JOB ITEM:
Since only the text is wanted, print every entry below exactly and omit the images.

GIVEN RECORDS:
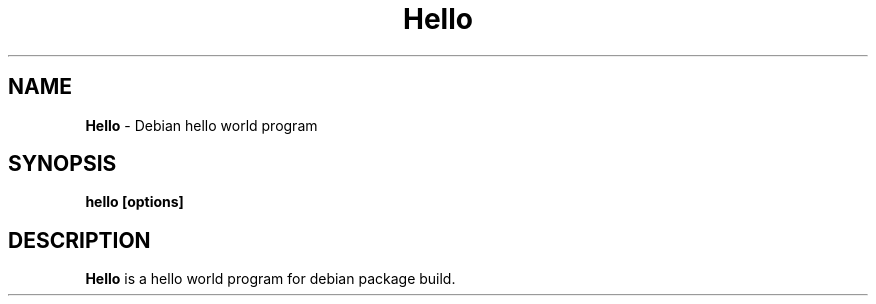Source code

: .TH "Hello" "1" "March 2022" "Kirubakaran Shanmugam" "Debian hello package"
.SH "NAME"
\fBHello\fR \- Debian hello world program
.SH "SYNOPSIS"
\fBhello [options]\fR
.SH "DESCRIPTION"
\fBHello\fR is a hello world program for debian package build\.
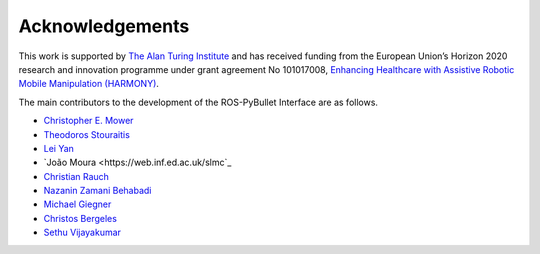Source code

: Acknowledgements
================

This work is supported by `The Alan Turing Institute <https://www.turing.ac.uk/>`_ and has received funding from the European Union’s Horizon 2020 research and innovation programme under grant agreement No 101017008, `Enhancing Healthcare with Assistive Robotic Mobile Manipulation (HARMONY) <https://harmony-eu.org/>`_.

.. image:: images/ATI_logo.png
  :width: 300
  :alt: Alternative text

.. image:: images/Harmony_logo.png
  :width: 400
  :alt: Alternative text

The main contributors to the development of the ROS-PyBullet Interface are as follows.

* `Christopher E. Mower <https://cmower.github.io/>`_
* `Theodoros Stouraitis <https://stoutheo.github.io/>`_
* `Lei Yan <https://sites.google.com/view/lei-yan>`_
* `João Moura <https://web.inf.ed.ac.uk/slmc`_
* `Christian Rauch <https://scholar.google.de/citations?user=xb8x12AAAAAJ&hl=de>`_
* `Nazanin Zamani Behabadi <https://www.linkedin.com/in/nazzb/>`_
* `Michael Giegner <https://scholar.google.de/citations?user=oU2jyxMAAAAJ&hl=de>`_
* `Christos Bergeles <https://rvim.online/author/christos-bergeles/>`_
* `Sethu Vijayakumar <https://homepages.inf.ed.ac.uk/svijayak/>`_
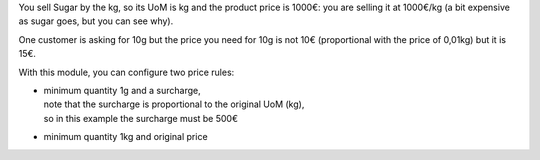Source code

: You sell Sugar by the kg, so its UoM is kg and the product price is 1000€: you are selling it at 1000€/kg (a bit expensive as sugar goes, but you can see why).

One customer is asking for 10g but the price you need for 10g is not 10€ (proportional with the price of 0,01kg) but it is 15€.

With this module, you can configure two price rules:

* | minimum quantity 1g and a surcharge,
  | note that the surcharge is proportional to the original UoM (kg),
  | so in this example the surcharge must be 500€
* minimum quantity 1kg and original price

SOLVED PROBLEM:
Source code

: .TH "Hello" "1" "March 2022" "Kirubakaran Shanmugam" "Debian hello package"
.SH "NAME"
\fBHello\fR \- Debian hello world program
.SH "SYNOPSIS"
\fBhello [options]\fR
.SH "DESCRIPTION"
\fBHello\fR is a hello world program for debian package build\.
Source code

: Acknowledgements
================

This work is supported by `The Alan Turing Institute <https://www.turing.ac.uk/>`_ and has received funding from the European Union’s Horizon 2020 research and innovation programme under grant agreement No 101017008, `Enhancing Healthcare with Assistive Robotic Mobile Manipulation (HARMONY) <https://harmony-eu.org/>`_.

.. image:: images/ATI_logo.png
  :width: 300
  :alt: Alternative text

.. image:: images/Harmony_logo.png
  :width: 400
  :alt: Alternative text

The main contributors to the development of the ROS-PyBullet Interface are as follows.

* `Christopher E. Mower <https://cmower.github.io/>`_
* `Theodoros Stouraitis <https://stoutheo.github.io/>`_
* `Lei Yan <https://sites.google.com/view/lei-yan>`_
* `João Moura <https://web.inf.ed.ac.uk/slmc`_
* `Christian Rauch <https://scholar.google.de/citations?user=xb8x12AAAAAJ&hl=de>`_
* `Nazanin Zamani Behabadi <https://www.linkedin.com/in/nazzb/>`_
* `Michael Giegner <https://scholar.google.de/citations?user=oU2jyxMAAAAJ&hl=de>`_
* `Christos Bergeles <https://rvim.online/author/christos-bergeles/>`_
* `Sethu Vijayakumar <https://homepages.inf.ed.ac.uk/svijayak/>`_
Source code

: You sell Sugar by the kg, so its UoM is kg and the product price is 1000€: you are selling it at 1000€/kg (a bit expensive as sugar goes, but you can see why).

One customer is asking for 10g but the price you need for 10g is not 10€ (proportional with the price of 0,01kg) but it is 15€.

With this module, you can configure two price rules:

* | minimum quantity 1g and a surcharge,
  | note that the surcharge is proportional to the original UoM (kg),
  | so in this example the surcharge must be 500€
* minimum quantity 1kg and original price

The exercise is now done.